Cancer knowledge online

For women with breast cancer, the ability to access timely, relevant and reliable information is a vital component of 'patient empowerment'. RICHARD EWART reports on a web-based resource for breast cancer patients being developed by Monash researchers.

The needs of a young mother who has been recently diagnosed with breast cancer and who lives on a farm are quite different from those of an elderly widow in the advanced stages of the disease, living in the city and whose first language is not English.

Yet existing gateways to online health information resources lack specificity, catering instead to 'generic' breast cancer patients.

Professor Sue McKemmish

However, a team from Monash's School of Information Management and Systems (SIMS) is working with the Breast Cancer Action Group and BreastCare Victoria to develop a web portal that offers information tailored to the needs of individual breast cancer patients.

The head of SIMS, Professor Sue McKemmish, says women already interviewed for the Breast Cancer Knowledge Online project feel inundated with information when they go online, and have no way of working out which options best match their needs.

To overcome these problems, the project team is developing complex user-profiles based on extensive analysis of the breast cancer community as well as focus group interviewing and other qualitative techniques.

Armed with this information, and using a metadata (data about data) repository of user-friendly descriptions of online breast cancer resources, they plan to build an intelligent portal.
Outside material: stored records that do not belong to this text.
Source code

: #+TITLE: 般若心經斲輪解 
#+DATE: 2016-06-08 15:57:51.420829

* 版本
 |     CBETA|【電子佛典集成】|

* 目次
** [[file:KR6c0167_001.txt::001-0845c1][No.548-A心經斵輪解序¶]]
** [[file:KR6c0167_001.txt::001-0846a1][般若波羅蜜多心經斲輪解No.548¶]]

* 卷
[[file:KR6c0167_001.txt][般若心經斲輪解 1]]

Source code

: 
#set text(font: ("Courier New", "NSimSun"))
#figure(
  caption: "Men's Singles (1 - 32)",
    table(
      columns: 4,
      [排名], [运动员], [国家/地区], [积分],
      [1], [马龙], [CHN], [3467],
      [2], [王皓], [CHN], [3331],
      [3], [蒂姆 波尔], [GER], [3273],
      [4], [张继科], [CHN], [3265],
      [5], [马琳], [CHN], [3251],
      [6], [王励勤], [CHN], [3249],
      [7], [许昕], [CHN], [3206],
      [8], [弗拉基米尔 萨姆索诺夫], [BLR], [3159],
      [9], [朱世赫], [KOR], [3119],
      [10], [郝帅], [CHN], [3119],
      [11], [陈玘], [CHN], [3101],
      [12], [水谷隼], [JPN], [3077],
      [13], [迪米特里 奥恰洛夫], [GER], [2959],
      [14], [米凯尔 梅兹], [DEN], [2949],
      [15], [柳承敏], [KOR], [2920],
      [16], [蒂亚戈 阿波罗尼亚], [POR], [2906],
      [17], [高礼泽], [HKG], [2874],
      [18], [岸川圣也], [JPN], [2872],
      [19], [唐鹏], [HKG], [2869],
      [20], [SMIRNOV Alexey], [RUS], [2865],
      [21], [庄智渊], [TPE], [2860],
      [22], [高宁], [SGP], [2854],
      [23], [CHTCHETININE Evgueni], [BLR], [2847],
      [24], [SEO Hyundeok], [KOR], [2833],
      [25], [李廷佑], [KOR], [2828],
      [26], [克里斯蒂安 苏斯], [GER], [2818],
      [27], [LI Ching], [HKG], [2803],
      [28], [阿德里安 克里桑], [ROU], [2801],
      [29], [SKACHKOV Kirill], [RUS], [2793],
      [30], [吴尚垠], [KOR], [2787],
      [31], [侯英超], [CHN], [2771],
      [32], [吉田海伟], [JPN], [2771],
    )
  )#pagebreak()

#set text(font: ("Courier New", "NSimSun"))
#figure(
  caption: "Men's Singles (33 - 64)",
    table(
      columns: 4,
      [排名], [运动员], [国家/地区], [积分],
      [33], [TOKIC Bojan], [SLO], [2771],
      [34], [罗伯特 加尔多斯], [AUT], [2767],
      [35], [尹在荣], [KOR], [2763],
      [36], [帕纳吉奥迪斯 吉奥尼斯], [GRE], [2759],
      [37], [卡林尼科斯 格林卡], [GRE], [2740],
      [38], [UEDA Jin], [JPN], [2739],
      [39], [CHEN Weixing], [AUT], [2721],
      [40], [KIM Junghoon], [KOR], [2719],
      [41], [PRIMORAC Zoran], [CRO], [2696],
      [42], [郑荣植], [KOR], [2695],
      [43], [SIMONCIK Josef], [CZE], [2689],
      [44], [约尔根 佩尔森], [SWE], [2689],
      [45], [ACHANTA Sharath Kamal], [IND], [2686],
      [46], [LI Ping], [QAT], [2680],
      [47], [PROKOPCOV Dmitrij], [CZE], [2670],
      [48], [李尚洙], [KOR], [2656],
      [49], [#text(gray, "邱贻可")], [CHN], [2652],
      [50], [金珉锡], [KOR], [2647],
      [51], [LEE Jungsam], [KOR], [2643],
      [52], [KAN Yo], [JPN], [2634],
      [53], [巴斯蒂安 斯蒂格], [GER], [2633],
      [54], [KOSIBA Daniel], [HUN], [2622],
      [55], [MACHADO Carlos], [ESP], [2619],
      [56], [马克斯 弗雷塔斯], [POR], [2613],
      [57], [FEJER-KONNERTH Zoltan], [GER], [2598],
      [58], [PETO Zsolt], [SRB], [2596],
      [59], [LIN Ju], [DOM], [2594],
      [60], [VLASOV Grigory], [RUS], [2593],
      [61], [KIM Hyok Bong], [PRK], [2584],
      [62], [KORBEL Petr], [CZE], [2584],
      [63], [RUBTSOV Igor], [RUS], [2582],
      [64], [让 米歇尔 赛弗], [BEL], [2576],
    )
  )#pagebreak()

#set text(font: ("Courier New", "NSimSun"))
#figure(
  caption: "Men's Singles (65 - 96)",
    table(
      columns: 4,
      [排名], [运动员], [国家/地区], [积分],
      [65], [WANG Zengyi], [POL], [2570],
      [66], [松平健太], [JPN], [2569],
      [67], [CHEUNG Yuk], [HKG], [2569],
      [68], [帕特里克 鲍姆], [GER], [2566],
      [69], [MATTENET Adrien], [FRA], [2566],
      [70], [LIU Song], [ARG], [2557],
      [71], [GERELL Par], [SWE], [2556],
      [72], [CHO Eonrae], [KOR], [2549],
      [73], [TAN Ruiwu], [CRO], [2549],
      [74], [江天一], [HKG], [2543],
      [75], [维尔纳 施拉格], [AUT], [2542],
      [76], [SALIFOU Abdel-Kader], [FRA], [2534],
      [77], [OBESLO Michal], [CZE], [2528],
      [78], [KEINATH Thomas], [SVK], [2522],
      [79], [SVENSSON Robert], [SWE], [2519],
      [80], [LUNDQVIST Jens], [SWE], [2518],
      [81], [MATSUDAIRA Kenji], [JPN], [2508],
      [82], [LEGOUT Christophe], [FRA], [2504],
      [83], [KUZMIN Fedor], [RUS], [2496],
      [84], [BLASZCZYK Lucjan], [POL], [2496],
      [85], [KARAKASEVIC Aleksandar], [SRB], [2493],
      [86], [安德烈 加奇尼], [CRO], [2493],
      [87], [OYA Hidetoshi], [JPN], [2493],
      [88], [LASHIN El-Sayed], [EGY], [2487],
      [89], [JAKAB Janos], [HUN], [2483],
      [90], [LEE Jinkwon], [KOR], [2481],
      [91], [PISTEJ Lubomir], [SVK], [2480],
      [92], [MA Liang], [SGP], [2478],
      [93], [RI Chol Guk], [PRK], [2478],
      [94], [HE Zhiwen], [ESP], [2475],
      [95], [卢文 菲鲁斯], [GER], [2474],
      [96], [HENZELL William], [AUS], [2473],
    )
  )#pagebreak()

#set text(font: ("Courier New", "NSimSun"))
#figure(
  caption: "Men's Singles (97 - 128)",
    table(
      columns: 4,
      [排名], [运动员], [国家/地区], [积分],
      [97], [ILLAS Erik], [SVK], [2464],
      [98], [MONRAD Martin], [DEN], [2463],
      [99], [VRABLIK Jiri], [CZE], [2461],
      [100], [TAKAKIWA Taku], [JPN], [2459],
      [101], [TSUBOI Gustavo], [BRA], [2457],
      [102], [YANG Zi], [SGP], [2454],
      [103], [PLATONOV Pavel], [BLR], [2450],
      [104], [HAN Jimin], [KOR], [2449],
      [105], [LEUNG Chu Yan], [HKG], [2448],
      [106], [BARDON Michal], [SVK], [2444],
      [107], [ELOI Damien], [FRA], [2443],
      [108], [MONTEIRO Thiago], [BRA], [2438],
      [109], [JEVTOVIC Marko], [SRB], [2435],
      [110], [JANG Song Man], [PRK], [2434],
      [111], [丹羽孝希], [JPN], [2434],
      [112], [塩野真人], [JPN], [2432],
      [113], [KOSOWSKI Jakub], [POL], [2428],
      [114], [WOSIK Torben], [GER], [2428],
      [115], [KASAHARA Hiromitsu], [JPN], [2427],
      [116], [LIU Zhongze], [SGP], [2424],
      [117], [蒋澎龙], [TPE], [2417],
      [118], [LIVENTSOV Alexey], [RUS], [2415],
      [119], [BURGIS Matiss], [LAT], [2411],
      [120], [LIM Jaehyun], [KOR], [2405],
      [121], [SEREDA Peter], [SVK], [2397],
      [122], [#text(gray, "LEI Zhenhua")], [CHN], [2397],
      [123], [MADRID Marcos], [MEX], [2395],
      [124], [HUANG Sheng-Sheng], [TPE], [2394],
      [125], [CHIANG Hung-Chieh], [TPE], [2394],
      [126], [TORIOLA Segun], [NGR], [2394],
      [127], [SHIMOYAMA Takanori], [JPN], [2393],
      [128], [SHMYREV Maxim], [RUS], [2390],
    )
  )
The portal will 'know' for example, if a particular resource is highly relevant to women in the early stages of breast cancer, if it is easily understood and if it contains information about the availability of treatment or support services for rural women.

It will enable women to create their own profiles and define their information needs in terms of variables such as age, ethnicity, location, lifestyle and the stage of their disease.

"The portal will present users with a range of 'mix and match' options and then link individual profiles to relevant online resources," Professor McKemmish says. "We will also 'add value' to the portal by providing information that enables users to judge the quality and reliability of resources."

Evaluation and testing of the prototype portal should be completed before the end of the year, with the publication of results due early in 2004.

The Australian Research Council is supporting the project through its linkage program, while BreastCare Victoria and the Breast Cancer Action Group are industry partners.

"The development of portal technology is seen as a vital mechanism in delivering customised information to women living with breast cancer," Professor McKemmish says. "The research team believes the concept of a user-sensitive, intelligent portal could also be applied to other types of medical information for the community, as well as legal and government information."